For instance, if you are a high net worth individual, a wealth manager would be the ideal choice for you. Such an individual can help you preserve your wealth, grow it further, and efficiently plan taxes. A wealth manager also helps with succession and estate planning. However, if you are not a high net worth individual, you can look for local retirement planners depending on the model of payment you prefer.
In addition to this, you can follow the steps given below while looking for the best advisor for your needs:
- Understand your goals: A lot of people are often unsure of their own requirements. This comes in the way of selecting the right professional. So, start by jotting down your objectives. For example, are you looking for help to manage your taxes, or do you need assistance on portfolio diversification?
- Do some research: Finding the right fit is important. Hence, do not limit yourself to recommendations by peers and family members only. Instead, do your own research. Check out the local retirement planners in your area. You can use tools like the WiserAdvisor’s Advisor Match Tool. Arrange meetings and see if your temperament and attitude match with the retirement planner. You must also pay attention to other crucial aspects, such as the professional’s certifications, credentials, experience, etc. Proceed to hire the professional only if you are fully certain of your choice.
- Make sure the fee structure suits you: A retirement advisor will charge you as per a fee-based model or a commission-based formula. Make sure to hire the professional based on the payment method you are comfortable with. See how each model benefits you or impacts your budget before you move forward.It is also important to understand that retirement planning is a long term process that needs to start when you are earning.

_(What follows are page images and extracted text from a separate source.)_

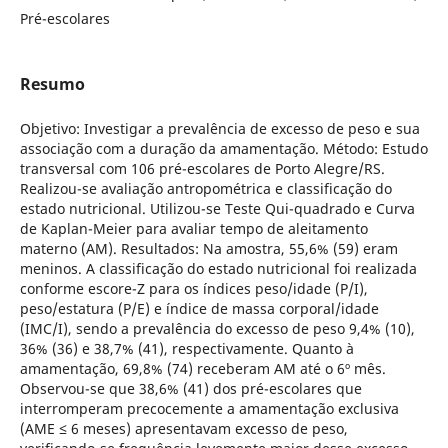
Pré-escolares
Resumo
Objetivo: Investigar a prevalência de excesso de peso e sua
associação com a duração da amamentação. Método: Estudo
transversal com 106 pré-escolares de Porto Alegre/RS.
Realizou-se avaliação antropométrica e classificação do
estado nutricional. Utilizou-se Teste Qui-quadrado e Curva
de Kaplan-Meier para avaliar tempo de aleitamento
materno (AM). Resultados: Na amostra, 55,6% (59) eram
meninos. A classificação do estado nutricional foi realizada
conforme escore-Z para os índices peso/idade (P/I),
peso/estatura (P/E) e índice de massa corporal/idade
(IMC/I), sendo a prevalência do excesso de peso 9,4% (10),
36% (36) e 38,7% (41), respectivamente. Quanto à
amamentação, 69,8% (74) receberam AM até o 6º mês.
Observou-se que 38,6% (41) dos pré-escolares que
interromperam precocemente a amamentação exclusiva
(AME ≤ 6 meses) apresentavam excesso de peso,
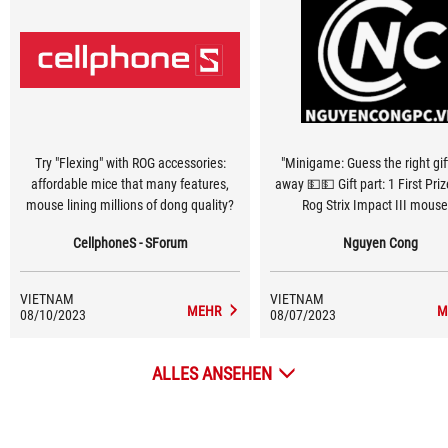
Try "Flexing" with ROG accessories:
"Minigame: Guess the right gift
affordable mice that many features,
away 💵💵 Gift part: 1 First Pri
mouse lining millions of dong quality?
Rog Strix Impact III mouse
consolation prizes: Each prize a
CellphoneS - SForum
Nguyen Cong
class Nguyen Cong Handboo
VIETNAM
VIETNAM
MEHR
M
08/10/2023
08/07/2023
ALLES ANSEHEN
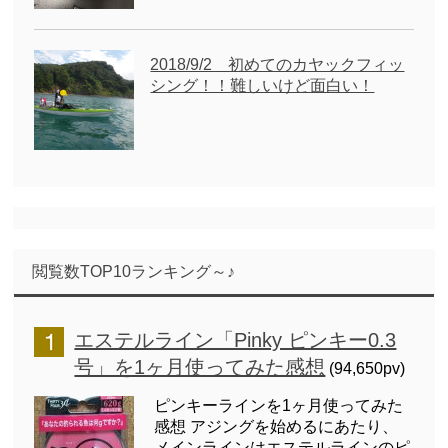
2018/9/2 初めてのカヤックフィッ
シング！！難しいけど面白い！
閲覧数TOP10ランキング～♪
エステルライン「Pinky ピンキー0.3
号」を1ヶ月使ってみた感想
(94,650pv)
ピンキーラインを1ヶ月使ってみた
感想 アジングを始めるにあたり、
メインラインはエステルラインのピ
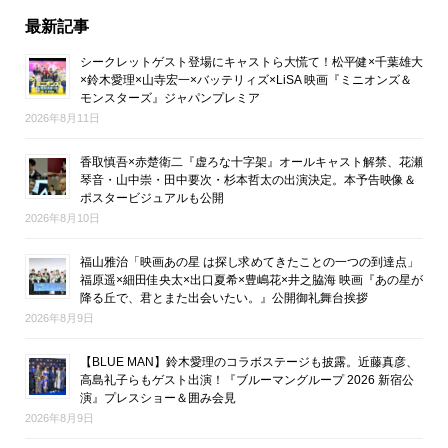
最新記事
シークレットゲスト登場にキャストら大慌て！松平健×千葉雄大
×鈴木愛理×山寺宏一×バッテリィズ×LiSA 映画『ミニオンズ＆
モンスターズ』ジャパンプレミア
2026年8月11日
香取慎吾×赤楚衛二『虚ろな十字架』オールキャスト解禁、花瀬
琴音・山中崇・田中要次・杉本哲太の出演決定。本予告映像＆
ポスタービジュアルも公開
2026年8月10日
福山雅治「映画あの星 は探し求めてきたことの一つの到達点」
福原遥×細田佳央太×出口夏希×豊嶋花×井之脇海 映画『あの星が
降る丘で、君とまた出会いたい。』公開御礼舞台挨拶
2026年8月9日
【BLUE MAN】鈴木愛理のコラボステージも披露。近藤真彦、
高島礼子らもゲスト出演！『ブルーマングループ 2026 新宿公
演』プレスショー＆囲み会見
2026年8月9日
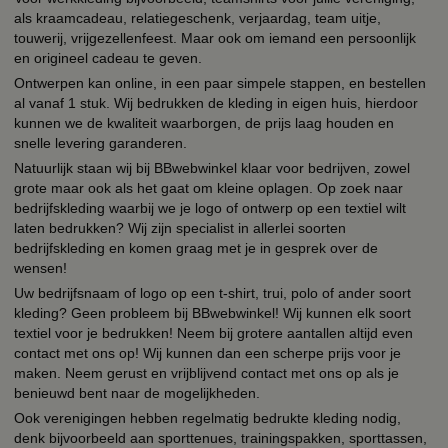
als kraamcadeau, relatiegeschenk, verjaardag, team uitje,
touwerij, vrijgezellenfeest. Maar ook om iemand een persoonlijk
en origineel cadeau te geven.
Ontwerpen kan online, in een paar simpele stappen, en bestellen
al vanaf 1 stuk. Wij bedrukken de kleding in eigen huis, hierdoor
kunnen we de kwaliteit waarborgen, de prijs laag houden en
snelle levering garanderen.
Natuurlijk staan wij bij BBwebwinkel klaar voor bedrijven, zowel
grote maar ook als het gaat om kleine oplagen. Op zoek naar
bedrijfskleding waarbij we je logo of ontwerp op een textiel wilt
laten bedrukken? Wij zijn specialist in allerlei soorten
bedrijfskleding en komen graag met je in gesprek over de
wensen!
Uw bedrijfsnaam of logo op een t-shirt, trui, polo of ander soort
kleding? Geen probleem bij BBwebwinkel! Wij kunnen elk soort
textiel voor je bedrukken! Neem bij grotere aantallen altijd even
contact met ons op! Wij kunnen dan een scherpe prijs voor je
maken. Neem gerust en vrijblijvend contact met ons op als je
benieuwd bent naar de mogelijkheden.
Ook verenigingen hebben regelmatig bedrukte kleding nodig,
denk bijvoorbeeld aan sporttenues, trainingspakken, sporttassen,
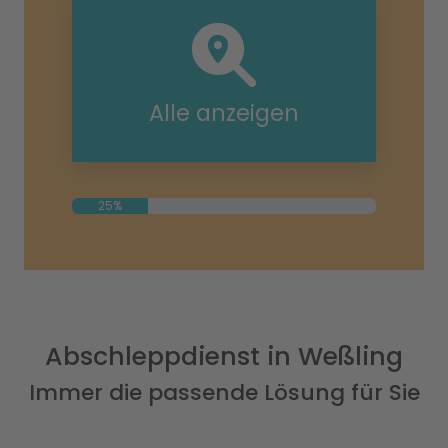
Alle anzeigen
25%
Abschleppdienst in Weßling
Immer die passende Lösung für Sie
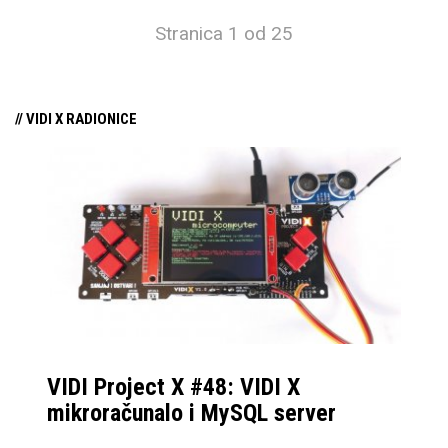
Stranica 1 od 25
// VIDI X RADIONICE
VIDI Project X #48: VIDI X
mikroračunalo i MySQL server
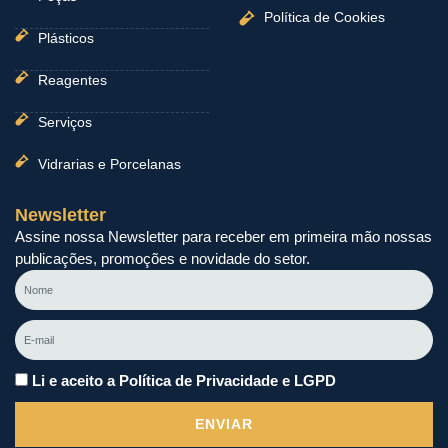
Política de Cookies
Plásticos
Reagentes
Serviços
Vidrarias e Porcelanas
Newsletter
Assine nossa Newsletter para receber em primeira mão nossas
publicações, promoções e novidade do setor.
Nome
E-
mail
Li e aceito a Política de Privacidade e LGPD
ENVIAR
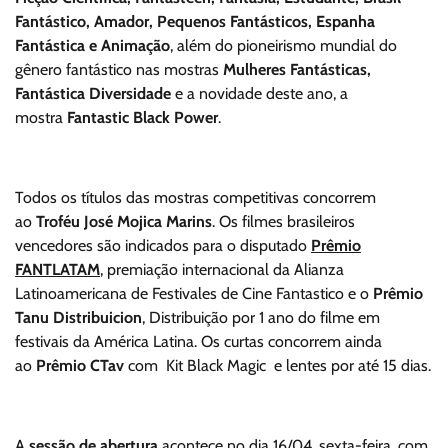
Fantástico, Amador, Pequenos Fantásticos, Espanha
Fantástica e Animação
, além do pioneirismo mundial do
gênero fantástico nas mostras
Mulheres Fantásticas,
Fantástica Diversidade
e a novidade deste ano, a
mostra
Fantastic Black Power
.
Todos os títulos das mostras competitivas concorrem
ao
Troféu José Mojica Marins
. Os filmes brasileiros
vencedores são indicados para o disputado
Prêmio
FANTLATAM
, premiação internacional da Alianza
Latinoamericana de Festivales de Cine Fantastico e o
Prêmio
Tanu Distribuicion
, Distribuição por 1 ano do filme em
festivais da América Latina. Os curtas concorrem ainda
ao
Prêmio CTav
com Kit Black Magic e lentes por até 15 dias.
A
sessão de abertura
acontece no dia 16/04, sexta-feira, com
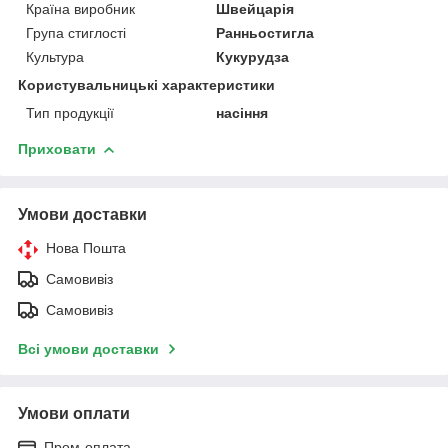
Країна виробник
Швейцарія
Група стиглості
Ранньостигла
Культура
Кукурудза
Користувальницькі характеристики
Тип продукції
насіння
Приховати
Умови доставки
Нова Пошта
Самовивіз
Самовивіз
Всі умови доставки
Умови оплати
Пром-оплата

A lot of people turn to retirement advisors a few years before retirement. But it may be too late to get things in order by then. The right time to hire a professional who can help you plan your retirement is when you are young. This is the age where the professional can step in and help you save and invest your money appropriately to earn a high yield in retirement.
To summarize
Keep in mind that retirement planning is the only way to ensure a comfortable and financially secure retirement. A professional retirement advisor can play an important part in ensuring this. Retirement advisors can help you lower your tax output, increase your returns, minimize penalties, plan for emergencies and much more. However, when finding retirement planners near you, make sure to keep your goals in mind and hire someone who can help you achieve them with minimal hassles. Be clear about what you are looking for and hire someone that fits not only your budget but also compliments your investment style.